Only the number is wanted: state how many lines of the data below contain the word "layar".

*** Input data Section Begins ***

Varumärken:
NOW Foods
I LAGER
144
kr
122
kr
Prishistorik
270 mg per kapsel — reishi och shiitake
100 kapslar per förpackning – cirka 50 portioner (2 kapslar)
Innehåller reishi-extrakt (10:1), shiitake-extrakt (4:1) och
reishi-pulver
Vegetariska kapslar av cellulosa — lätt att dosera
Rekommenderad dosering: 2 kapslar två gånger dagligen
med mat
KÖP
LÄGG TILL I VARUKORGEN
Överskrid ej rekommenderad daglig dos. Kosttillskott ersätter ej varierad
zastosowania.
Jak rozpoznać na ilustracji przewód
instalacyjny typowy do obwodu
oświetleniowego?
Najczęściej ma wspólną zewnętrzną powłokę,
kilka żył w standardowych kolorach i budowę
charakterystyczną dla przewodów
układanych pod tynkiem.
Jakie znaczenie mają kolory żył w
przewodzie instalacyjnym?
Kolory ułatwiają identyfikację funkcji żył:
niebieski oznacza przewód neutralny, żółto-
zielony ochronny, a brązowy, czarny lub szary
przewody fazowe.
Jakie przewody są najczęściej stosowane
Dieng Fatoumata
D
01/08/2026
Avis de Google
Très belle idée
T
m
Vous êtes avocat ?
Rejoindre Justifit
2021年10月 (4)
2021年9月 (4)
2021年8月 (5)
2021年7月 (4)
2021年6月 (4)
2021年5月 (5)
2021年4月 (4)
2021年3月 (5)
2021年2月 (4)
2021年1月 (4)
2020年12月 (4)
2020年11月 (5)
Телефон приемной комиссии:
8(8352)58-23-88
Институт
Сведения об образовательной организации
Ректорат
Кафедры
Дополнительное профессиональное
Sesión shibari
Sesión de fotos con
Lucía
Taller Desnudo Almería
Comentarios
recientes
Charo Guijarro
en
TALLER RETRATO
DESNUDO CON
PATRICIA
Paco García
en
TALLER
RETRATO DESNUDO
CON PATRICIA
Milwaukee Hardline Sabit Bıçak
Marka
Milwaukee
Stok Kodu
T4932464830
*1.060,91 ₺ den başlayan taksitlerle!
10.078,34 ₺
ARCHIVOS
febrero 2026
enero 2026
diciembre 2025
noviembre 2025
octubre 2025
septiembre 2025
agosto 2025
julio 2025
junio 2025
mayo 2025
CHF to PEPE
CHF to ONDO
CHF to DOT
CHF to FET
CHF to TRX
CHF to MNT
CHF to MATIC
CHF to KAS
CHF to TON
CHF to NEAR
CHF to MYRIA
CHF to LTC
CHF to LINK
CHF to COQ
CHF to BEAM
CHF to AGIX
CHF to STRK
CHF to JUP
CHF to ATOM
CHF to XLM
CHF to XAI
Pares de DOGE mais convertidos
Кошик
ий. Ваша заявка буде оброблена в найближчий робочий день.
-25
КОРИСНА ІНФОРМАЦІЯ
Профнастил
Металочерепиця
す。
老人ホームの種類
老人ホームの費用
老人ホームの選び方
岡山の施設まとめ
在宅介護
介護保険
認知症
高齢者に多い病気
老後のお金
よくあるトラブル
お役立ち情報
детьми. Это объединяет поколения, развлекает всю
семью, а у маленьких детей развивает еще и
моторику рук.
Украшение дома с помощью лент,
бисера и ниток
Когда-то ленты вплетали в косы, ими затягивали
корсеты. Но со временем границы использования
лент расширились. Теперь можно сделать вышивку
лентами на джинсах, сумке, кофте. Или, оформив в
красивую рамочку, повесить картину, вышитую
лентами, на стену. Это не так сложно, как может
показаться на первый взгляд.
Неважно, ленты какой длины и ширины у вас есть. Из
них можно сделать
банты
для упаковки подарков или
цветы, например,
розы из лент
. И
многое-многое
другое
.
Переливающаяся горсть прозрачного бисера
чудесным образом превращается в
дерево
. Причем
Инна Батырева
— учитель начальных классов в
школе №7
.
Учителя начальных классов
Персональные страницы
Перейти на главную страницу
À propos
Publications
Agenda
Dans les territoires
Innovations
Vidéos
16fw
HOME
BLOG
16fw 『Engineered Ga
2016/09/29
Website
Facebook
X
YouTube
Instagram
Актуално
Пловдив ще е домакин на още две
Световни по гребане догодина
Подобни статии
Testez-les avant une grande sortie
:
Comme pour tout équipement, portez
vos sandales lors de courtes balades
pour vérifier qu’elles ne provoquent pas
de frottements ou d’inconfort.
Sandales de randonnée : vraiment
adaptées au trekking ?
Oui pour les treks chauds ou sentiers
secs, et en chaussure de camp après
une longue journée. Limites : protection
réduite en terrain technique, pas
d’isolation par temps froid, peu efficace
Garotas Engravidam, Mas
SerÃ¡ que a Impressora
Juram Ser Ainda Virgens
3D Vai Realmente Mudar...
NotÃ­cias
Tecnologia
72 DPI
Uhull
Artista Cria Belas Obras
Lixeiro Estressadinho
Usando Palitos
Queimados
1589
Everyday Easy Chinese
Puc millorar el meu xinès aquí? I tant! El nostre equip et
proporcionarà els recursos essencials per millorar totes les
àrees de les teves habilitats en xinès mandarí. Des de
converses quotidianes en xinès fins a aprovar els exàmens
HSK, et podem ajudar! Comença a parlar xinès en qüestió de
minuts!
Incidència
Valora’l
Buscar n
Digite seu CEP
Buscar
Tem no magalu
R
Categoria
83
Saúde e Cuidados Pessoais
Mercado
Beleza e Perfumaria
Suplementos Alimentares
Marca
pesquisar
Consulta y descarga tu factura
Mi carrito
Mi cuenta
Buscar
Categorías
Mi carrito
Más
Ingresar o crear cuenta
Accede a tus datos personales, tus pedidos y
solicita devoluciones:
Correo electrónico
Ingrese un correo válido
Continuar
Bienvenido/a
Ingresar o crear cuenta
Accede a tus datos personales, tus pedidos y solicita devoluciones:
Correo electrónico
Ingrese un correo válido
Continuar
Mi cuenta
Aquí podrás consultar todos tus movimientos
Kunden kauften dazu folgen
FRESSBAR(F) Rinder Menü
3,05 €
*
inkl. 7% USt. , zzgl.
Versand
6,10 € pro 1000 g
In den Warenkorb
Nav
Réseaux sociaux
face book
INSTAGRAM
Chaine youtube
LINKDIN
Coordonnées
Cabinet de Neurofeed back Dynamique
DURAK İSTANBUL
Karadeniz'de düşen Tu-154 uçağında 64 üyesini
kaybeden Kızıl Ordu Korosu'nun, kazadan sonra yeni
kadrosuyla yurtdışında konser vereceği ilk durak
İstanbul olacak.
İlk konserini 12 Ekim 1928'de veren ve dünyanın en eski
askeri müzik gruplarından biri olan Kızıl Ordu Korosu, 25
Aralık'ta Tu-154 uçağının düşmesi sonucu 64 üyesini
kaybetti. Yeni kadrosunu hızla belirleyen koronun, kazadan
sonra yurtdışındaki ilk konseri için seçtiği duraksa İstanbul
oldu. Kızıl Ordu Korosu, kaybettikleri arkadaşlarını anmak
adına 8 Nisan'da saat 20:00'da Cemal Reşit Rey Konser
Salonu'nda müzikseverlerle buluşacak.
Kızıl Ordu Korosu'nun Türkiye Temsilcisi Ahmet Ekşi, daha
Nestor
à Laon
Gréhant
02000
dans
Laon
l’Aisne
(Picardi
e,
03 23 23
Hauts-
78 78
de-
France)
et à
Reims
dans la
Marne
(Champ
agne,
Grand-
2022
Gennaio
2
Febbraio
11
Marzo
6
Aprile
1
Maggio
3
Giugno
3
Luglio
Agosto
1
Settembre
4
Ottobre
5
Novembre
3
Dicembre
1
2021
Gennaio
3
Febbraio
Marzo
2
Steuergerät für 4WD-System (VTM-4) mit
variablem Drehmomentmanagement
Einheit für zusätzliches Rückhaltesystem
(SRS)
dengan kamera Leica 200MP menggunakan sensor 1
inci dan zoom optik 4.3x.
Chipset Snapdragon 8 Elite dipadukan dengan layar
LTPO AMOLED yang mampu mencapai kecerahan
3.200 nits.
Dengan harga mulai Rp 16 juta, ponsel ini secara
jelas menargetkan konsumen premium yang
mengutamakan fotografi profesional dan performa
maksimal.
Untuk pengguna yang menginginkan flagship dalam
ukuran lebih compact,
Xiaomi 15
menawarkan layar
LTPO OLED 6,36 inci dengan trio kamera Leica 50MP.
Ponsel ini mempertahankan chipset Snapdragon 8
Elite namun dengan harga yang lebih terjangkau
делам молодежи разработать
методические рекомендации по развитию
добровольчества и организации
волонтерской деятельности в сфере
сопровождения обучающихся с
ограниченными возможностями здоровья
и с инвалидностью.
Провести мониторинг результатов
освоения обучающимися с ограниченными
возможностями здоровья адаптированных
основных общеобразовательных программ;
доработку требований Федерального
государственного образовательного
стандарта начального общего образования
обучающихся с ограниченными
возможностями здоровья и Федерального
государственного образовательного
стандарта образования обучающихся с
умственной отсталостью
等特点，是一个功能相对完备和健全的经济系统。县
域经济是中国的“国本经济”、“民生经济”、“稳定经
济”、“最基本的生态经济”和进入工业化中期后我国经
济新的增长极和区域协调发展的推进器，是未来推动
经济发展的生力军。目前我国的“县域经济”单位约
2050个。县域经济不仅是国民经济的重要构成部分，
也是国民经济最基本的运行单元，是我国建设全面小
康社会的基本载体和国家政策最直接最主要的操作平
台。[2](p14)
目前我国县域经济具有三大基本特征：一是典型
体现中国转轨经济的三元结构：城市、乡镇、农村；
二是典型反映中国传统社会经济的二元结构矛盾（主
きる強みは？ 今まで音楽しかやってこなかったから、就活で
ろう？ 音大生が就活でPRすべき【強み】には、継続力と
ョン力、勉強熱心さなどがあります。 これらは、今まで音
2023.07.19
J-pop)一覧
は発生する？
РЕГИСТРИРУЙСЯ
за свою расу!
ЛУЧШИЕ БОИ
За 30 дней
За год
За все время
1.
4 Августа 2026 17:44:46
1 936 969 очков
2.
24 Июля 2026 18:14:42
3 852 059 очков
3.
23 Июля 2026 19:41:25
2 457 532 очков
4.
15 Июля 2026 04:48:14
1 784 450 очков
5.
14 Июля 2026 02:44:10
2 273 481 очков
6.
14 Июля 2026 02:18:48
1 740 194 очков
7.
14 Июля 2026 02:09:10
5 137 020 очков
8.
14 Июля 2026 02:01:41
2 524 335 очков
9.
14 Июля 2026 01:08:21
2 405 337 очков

*** Input data Section Ends ***

Written answer. 2